The last two exclusion rules are the result of Congressional lobbying efforts by the OIG aimed at cutting down federal payments to “bad” physicians thereby saving program costs. The end product has been a set of broadly drafted laws that permit the OIG to exclude a physician who has been convicted for any of a wide array of crimes that can somehow be related back to health care. It should also press properly informed physicians into more carefully weighing their options when considering a plea.

 

Keep in mind that under the applicable federal law even a plea of nolo contendre will amount to a felony conviction. The same applies to pleas involving probation, community supervision, or deferred adjudication. Perhaps most important to remember is that an exclusion under any of the four grounds outlined above is both mandatory and for a minimum of five years. The impact on a physician’s practice and employment prospects caused by a five year exclusion is generally devastating if not fatal. Also note that under federal law, if a physician is excluded from one federal program, they are automatically excluded from all federal programs.

 

Unfortunately, most criminal defense attorneys are not aware of these serious consequences while they hammer out a plea for their physician clients. The fact is a physician should try and plea to a misdemeanor whenever possible, as an exclusion for most misdemeanors is neither mandatory nor for five years. Once a physician has been convicted of a felony related to health care, their only avenue for avoiding the mandatory exclusion is through obtaining a sole community provider waiver. See Title 42 CFR § 402.38. This is done by filing an appeal with the appropriate state agency and arguing that the physician who is to be excluded is the role provider of certain medical services to Medicare/Medicaid patients within a defined geographic area. If they state agency agrees, they will then request a waiver of exclusion from the OIG. This is a narrow exception; if like most doctors, the physician practices in a urban area, he or she will likely be ineligible unless their practice is extremely specialized.

 

The bottom-line is that any physician facing criminal charges would be prudent with contacting an attorney knowledgeable in the applicable federal law and experienced before the Office of the Inspector General. In this way, the physician can be completely informed of the potential consequences of any particular plea.
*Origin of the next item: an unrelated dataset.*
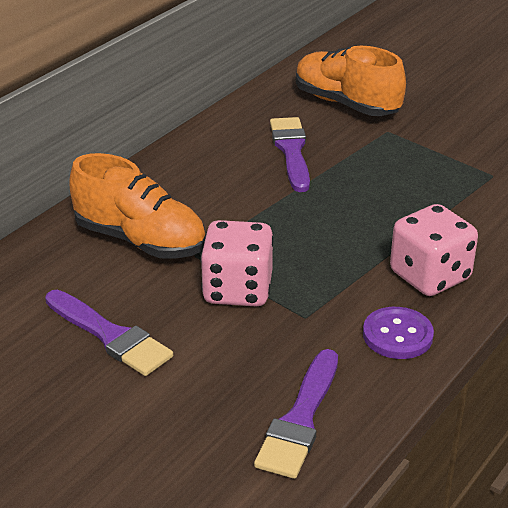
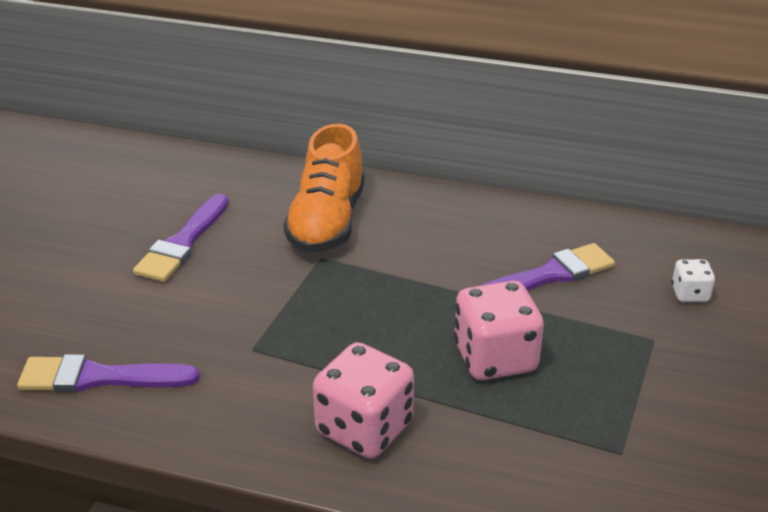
camera: 70 degrees right, 0 degrees up
pink dice [200,220,274,307] -> pink dice moved to [454,281,544,380]
orange shoe [296,46,406,116] -> white dice [672,259,715,302]
purple button [363,307,434,359] -> none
Failure to do so, can result in a plea that effectively foreclose their ability to avoid federal exclusion.

 

It is also worth keeping in mind that a criminal conviction will almost certainly cause an inquiry and possible sanction by state licensing boards, professional/credentialing societies, provider networks, and institutions where the physician holds credentials. Thus Medicare/Medicaid exclusion mirrors the general characterization of medical and professional licensing law as a veritable house of cards where the removal of one can cause the rest to quickly follow suit. This is an area where the retention of an experienced attorney can make all the difference.